#### [Exercise brief]
Would you find each line in the entries below with the string "Select" and copy it?

- - - -

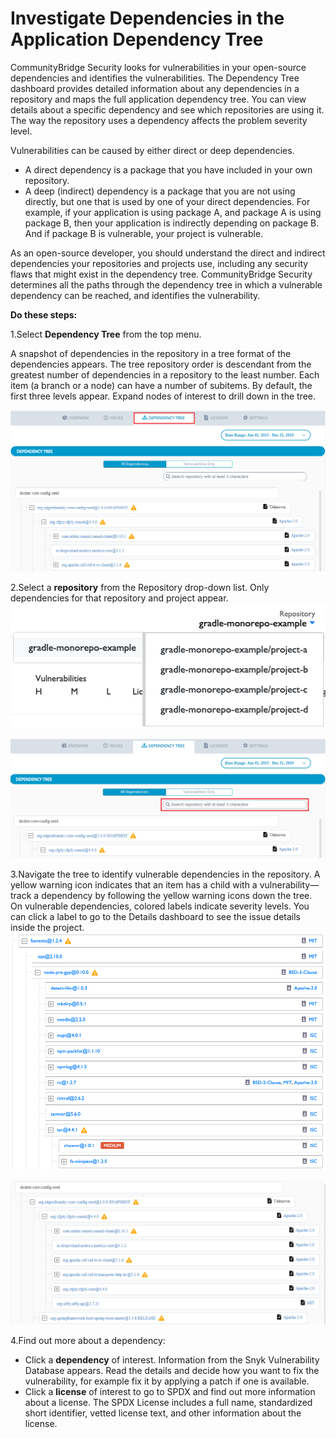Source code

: # Investigate Dependencies in the Application Dependency Tree

CommunityBridge Security looks for vulnerabilities in your open-source dependencies and identifies the vulnerabilities. The Dependency Tree dashboard provides detailed information about any dependencies in a repository and maps the full application dependency tree. You can view details about a specific dependency and see which repositories are using it. The way the repository uses a dependency affects the problem severity level.

Vulnerabilities can be caused by either direct or deep dependencies. 

* A direct dependency is a package that you have included in your own repository.
* A deep \(indirect\) dependency is a package that you are not using directly, but one that is used by one of your direct dependencies. For example, if your application is using package A, and package A is using package B, then your application is indirectly depending on package B. And if package B is vulnerable, your project is vulnerable.

As an open-source developer, you should understand the direct and indirect dependencies your repositories and projects use, including any security flaws that might exist in the dependency tree. CommunityBridge Security determines all the paths through the dependency tree in which a vulnerable dependency can be reached, and identifies the vulnerability.

**Do these steps:**

1.Select **Dependency Tree** from the top menu.

A snapshot of dependencies in the repository in a tree format of the dependencies appears. The tree repository order is descendant from the greatest number of dependencies in a repository to the least number. Each item \(a branch or a node\) can have a number of subitems. By default, the first three levels appear. Expand nodes of interest to drill down in the tree.

![Dependency Tree](../../.gitbook/assets/dependency_tree.png)

2.Select a **repository** from the Repository drop-down list. Only dependencies for that repository and project appear.  
![](../../.gitbook/assets/7410955.png)

![Search Repository](../../.gitbook/assets/search.png)

3.Navigate the tree to identify vulnerable dependencies in the repository. A yellow warning icon indicates that an item has a child with a vulnerability—track a dependency by following the yellow warning icons down the tree. On vulnerable dependencies, colored labels indicate severity levels. You can click a label to go to the Details dashboard to see the issue details inside the project.  
![](../../.gitbook/assets/7410956.png)

![](../../.gitbook/assets/tree.png)

4.Find out more about a dependency:

* Click a **dependency** of interest. Information from the Snyk Vulnerability Database appears. Read the details and decide how you want to fix the vulnerability, for example fix it by applying a patch if one is available.
* Click a **license** of interest to go to SPDX and find out more information about a license. The SPDX License includes a full name, standardized short identifier, vetted license text, and other information about the license.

- - - -

#### [Solution]
1.Select **Dependency Tree** from the top menu.
2.Select a **repository** from the Repository drop-down list. Only dependencies for that repository and project appear.  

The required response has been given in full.